How to multiply out $(\sqrt{2}) (\sqrt{2}i)(\sqrt{2}+\sqrt{2}i)$?
$i =$ the complex imaginary number.
How to multiply out $(\sqrt{2}) (\sqrt{2}i)(\sqrt{2}+\sqrt{2}i)$?
$i =$ the complex imaginary number.
Just multiply it out according to the usual rules of algebra:
$\begin{align*} \sqrt2\cdot\sqrt2 i\cdot\left(\sqrt2+\sqrt2 i\right)&=\sqrt2\cdot\sqrt2 i\cdot\sqrt2+\sqrt2\cdot\sqrt2 i\cdot\sqrt2 i\\ &=\left(\sqrt2\cdot\sqrt2\cdot\sqrt2\right)i+\left(\sqrt2\cdot\sqrt2\cdot\sqrt2\right)(i\cdot i)\\ &=\ldots\;? \end{align*}$
For simplicity, let's start replace $i$ by $x$ so that we don't need to worry about the fact that it's imaginary for a bit.
Then we have $\sqrt{2} \cdot \sqrt{2}x \cdot (\sqrt{2} + \sqrt{2}x)$.
This simplifies to $2x \cdot (\sqrt{2} + \sqrt{2}x)$.
Which further reduces to $2\sqrt{2} x + 2 \sqrt{2}x^2$.
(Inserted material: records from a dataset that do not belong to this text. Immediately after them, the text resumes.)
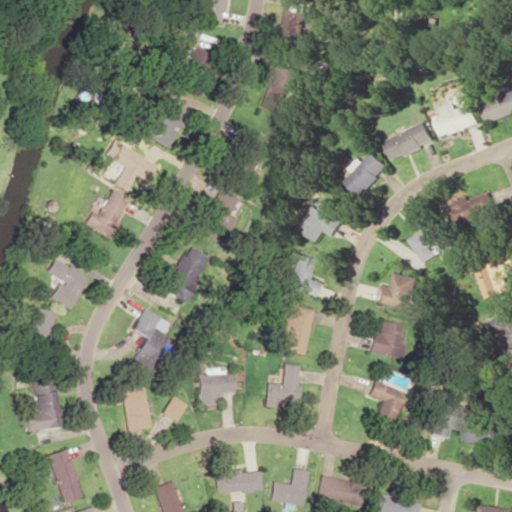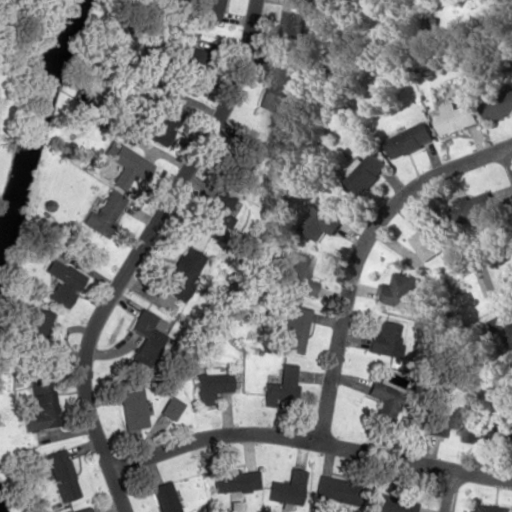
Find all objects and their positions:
building: (208, 10)
building: (294, 20)
building: (194, 64)
building: (280, 85)
building: (497, 103)
building: (456, 117)
building: (159, 119)
building: (409, 139)
road: (509, 153)
building: (243, 159)
building: (128, 166)
building: (366, 171)
building: (104, 209)
building: (214, 214)
building: (320, 222)
building: (432, 239)
road: (138, 251)
road: (356, 252)
building: (179, 273)
building: (299, 273)
building: (61, 281)
building: (397, 290)
building: (35, 324)
building: (293, 328)
building: (146, 336)
building: (385, 338)
building: (282, 386)
building: (206, 390)
building: (383, 396)
building: (131, 404)
building: (40, 405)
building: (170, 407)
building: (446, 415)
building: (474, 432)
road: (308, 441)
building: (60, 474)
building: (234, 480)
building: (287, 487)
building: (338, 490)
road: (447, 491)
building: (162, 496)
building: (390, 504)
building: (489, 508)
building: (79, 509)
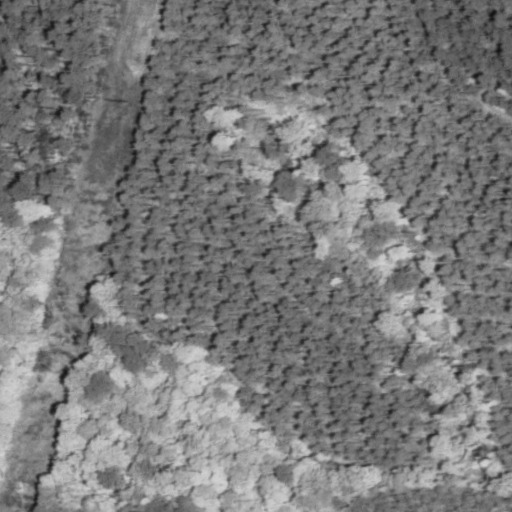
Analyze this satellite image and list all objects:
road: (457, 63)
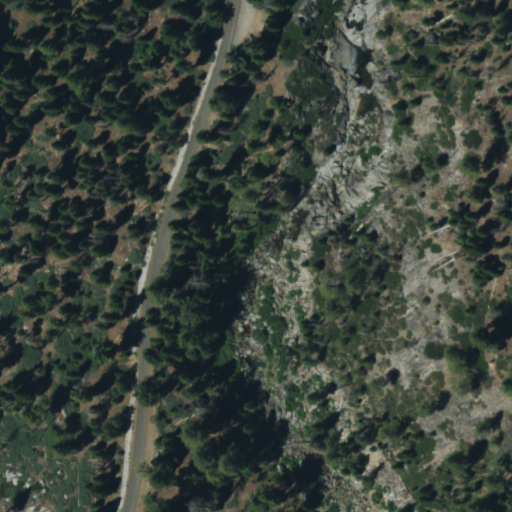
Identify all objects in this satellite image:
road: (160, 252)
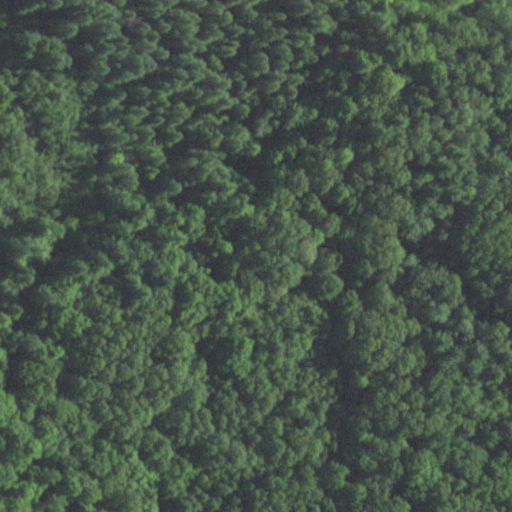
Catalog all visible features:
road: (477, 494)
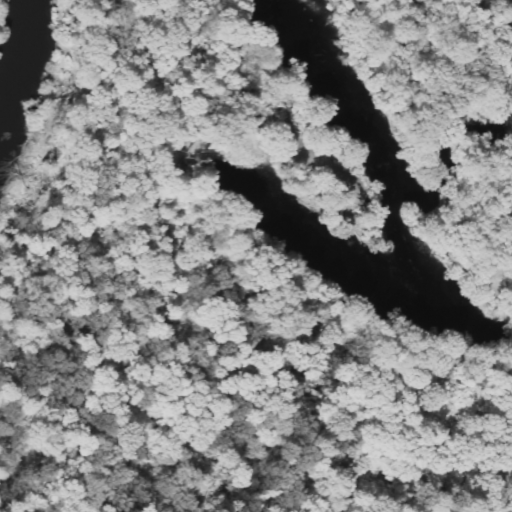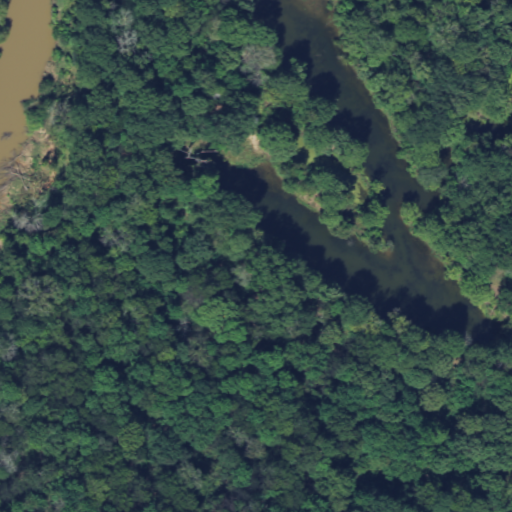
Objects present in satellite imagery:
river: (17, 62)
road: (61, 253)
road: (269, 273)
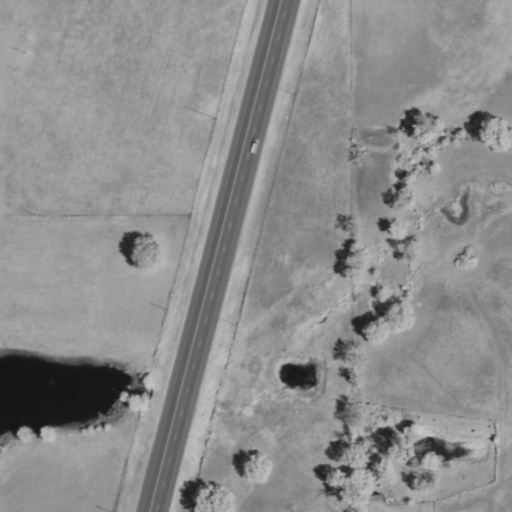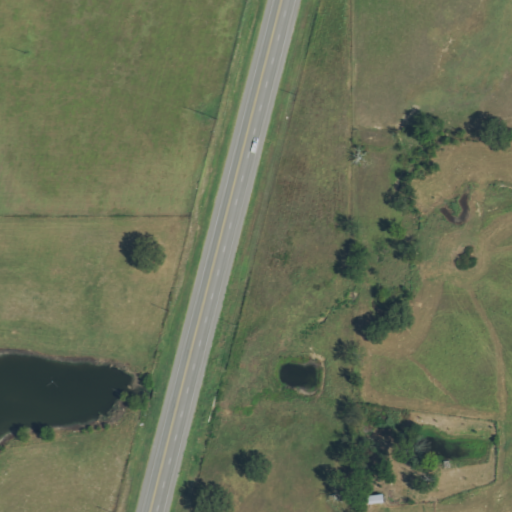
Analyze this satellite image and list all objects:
road: (220, 256)
road: (469, 507)
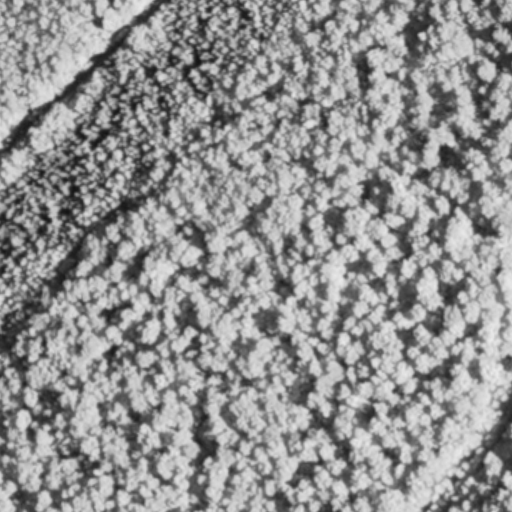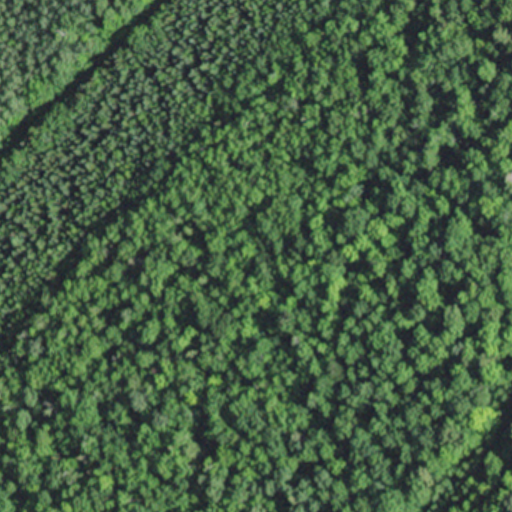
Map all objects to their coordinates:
road: (68, 65)
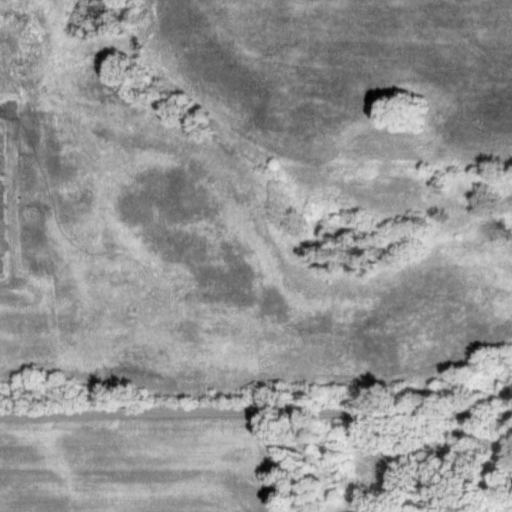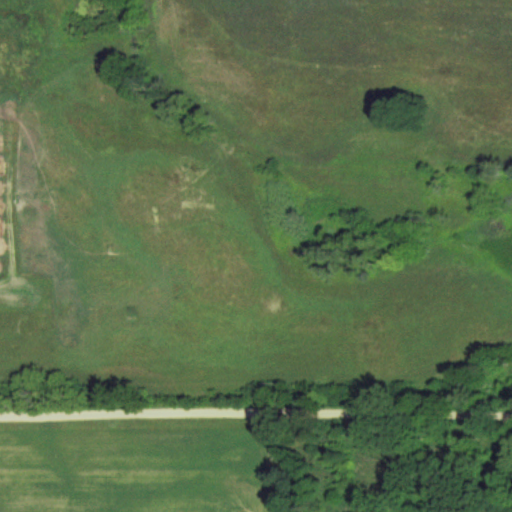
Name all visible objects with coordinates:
road: (256, 413)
Now we can just plug back in $x=i$. We know that $i^2 = -1$ (by definition of $i$), so we have: $2 \sqrt{2} i - 2 \sqrt{2}$
well, the $\sqrt{a}\sqrt{b} = \sqrt{ab}$,
so first we should expand this out. so we have:
$\sqrt{2}\sqrt{2}\sqrt{2}i + \sqrt{2}\sqrt{2}\sqrt{2}i^2$
now using the above result, we are left with:
$\sqrt{8}i + \sqrt{8}(-1)$ (as $i^2 = -1$).
you can simplify further by noting $\sqrt{8} = 2\sqrt{2}$.
hence your final solution will be: $2\sqrt{2}i - 2\sqrt{2}$